1 January 2011 | by John Legg

Praying for the preaching


We must pray for preachers, but what should we ask for. Some reply, ‘For unction,’ but this lacks scriptural basis. Unction (or anointing) in Scripture indicated that a man was set apart and equipped for God’s service once-for-all (Luke 4:16-21; 2 Corinthians 1:21; 1 John 2:20,27). This is not a special gift of preaching, which must be repeatedly prayed for. It is a permanent gift for each believer. What then should we pray for? We may divide this topic in two: praying for the preacher and for the hearers.

In Colossians 4:3 Paul asks his readers to pray for ‘a door for our message’: opportunities for preaching. Failure to take opportunities is often due to fear, which leads to Paul’s second request. In Ephesians 6:19-20 he asks for boldness. The context here is opposition and persecution (see also Acts 4:29,31). Going on preaching boldly was dangerous and required boldness. This both he and the modern preacher must have. He is not to be intimidated. We may, however, have opportunity and boldness, but not clarity. Paul writes, ‘Pray that I may proclaim it clearly, as I should’ (Colossians 4:3-4). There is a tendency in some quarters to regard clarity inimical to warmth and power. The reverse is the case.
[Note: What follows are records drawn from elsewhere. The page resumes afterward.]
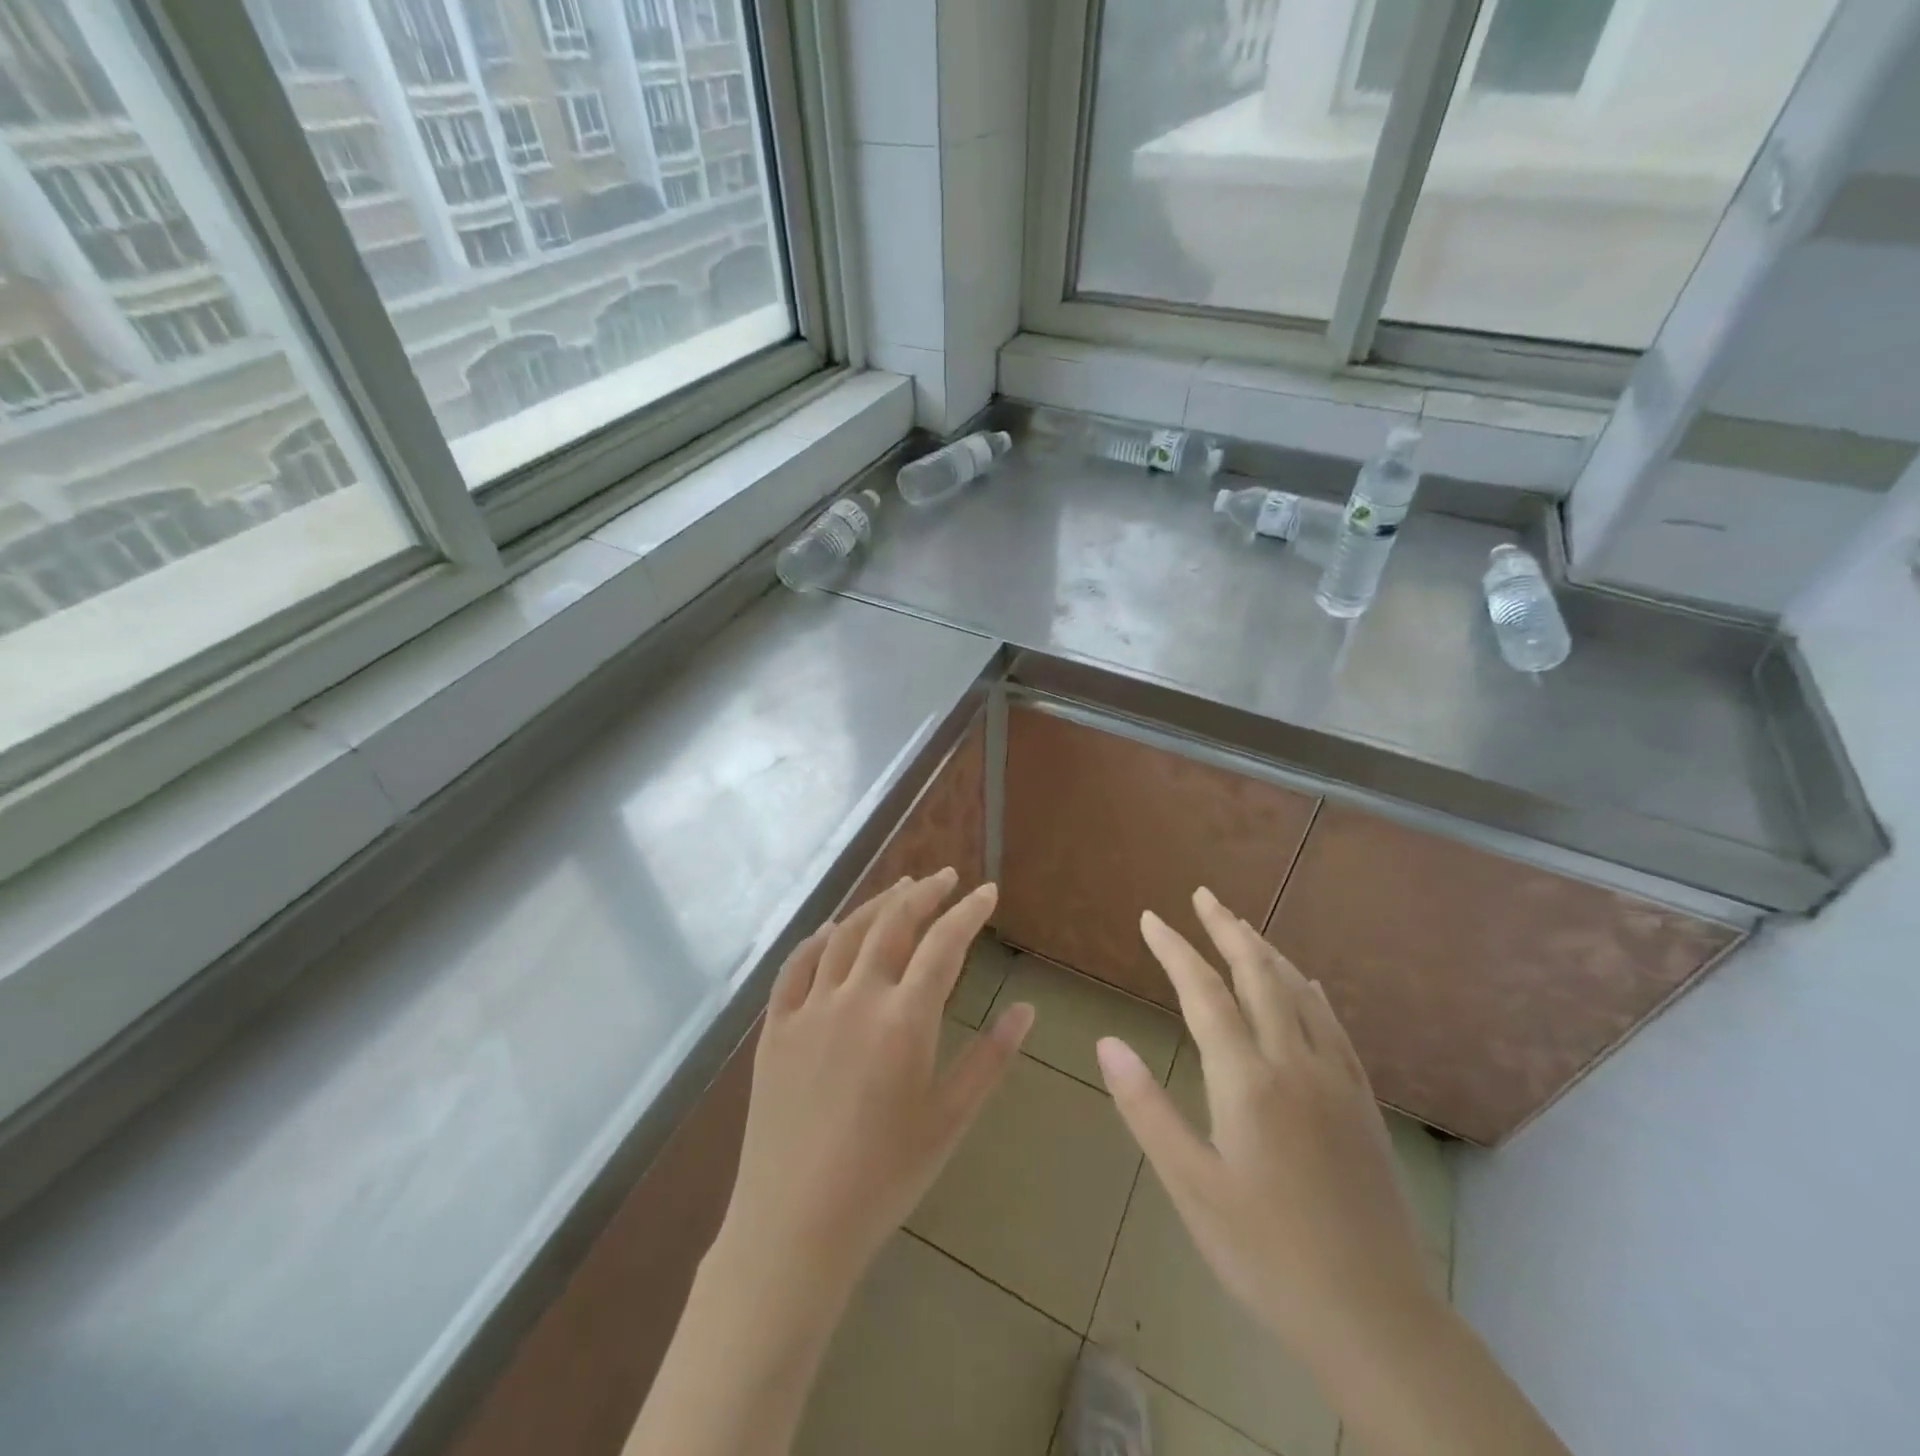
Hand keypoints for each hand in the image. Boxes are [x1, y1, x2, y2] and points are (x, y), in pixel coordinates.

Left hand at [712, 871, 1034, 1300]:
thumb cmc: (885, 1177)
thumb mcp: (951, 1119)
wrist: (795, 1225)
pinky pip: (796, 966)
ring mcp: (809, 1008)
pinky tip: (833, 929)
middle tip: (945, 877)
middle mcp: (856, 997)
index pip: (943, 944)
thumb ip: (991, 1058)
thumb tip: (1026, 1009)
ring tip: (900, 887)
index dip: (968, 912)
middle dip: (924, 893)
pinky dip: (819, 939)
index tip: (987, 892)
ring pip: (846, 934)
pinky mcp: (776, 1027)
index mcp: (904, 1019)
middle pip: (893, 923)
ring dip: (877, 903)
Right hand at [1095, 887, 1435, 1374]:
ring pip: (1299, 992)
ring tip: (1241, 926)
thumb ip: (1147, 1109)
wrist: (1376, 1318)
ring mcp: (1336, 1080)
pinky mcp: (1362, 1103)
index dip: (1175, 950)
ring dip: (1266, 951)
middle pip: (1259, 975)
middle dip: (1227, 930)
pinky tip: (1305, 984)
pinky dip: (1309, 991)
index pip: (1204, 994)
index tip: (1151, 918)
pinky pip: (1334, 1025)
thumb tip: (1107, 1042)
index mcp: (1248, 1080)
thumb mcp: (1192, 1188)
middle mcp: (1295, 1063)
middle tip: (1203, 896)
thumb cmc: (1267, 1255)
However, all this does not guarantee conversions. Stephen was bold before the furious Sanhedrin and made the issue clear to them. His opponents ‘could not stand up against his wisdom or the Spirit by whom he spoke’ (Acts 6:5), but the result was not their conversion. The sovereign working of the Spirit in the hearers was lacking. So Paul asked the brothers to pray that the gospel might spread rapidly ‘just as it was with you’ ( 2 Thessalonians 3:1), that is as described in 1 Thessalonians 1:5: ‘not simply with words, but also with power, with the Holy Spirit and with deep conviction’. The outward call needs the Spirit’s inner work to make it effectual. ‘With power and with the Holy Spirit’ means something like ‘with power by the Spirit’, not just in words. The Spirit enlightens blind eyes, opens closed ears, quickens dead hearts and transforms rebellious wills. A further element was ‘deep conviction’ – of both sin and the truth of the message (2:13; Acts 18:3-4). Many have interpreted this as the preacher’s assurance about his message, but that cannot be the meaning here. It must refer to the hearers’ experience, for Paul uses it as proof of their election by God (verse 4). If it were the preacher’s assurance, we would have to conclude that all the hearers were elect!

We need think of these different elements separately and pray accordingly. Instead of spiritual-sounding, but actually vague, petitions, which may ignore either the preacher or the hearers, we shall intercede for both with the confidence that we are seeking to pray according to God’s will, as prescribed in Scripture.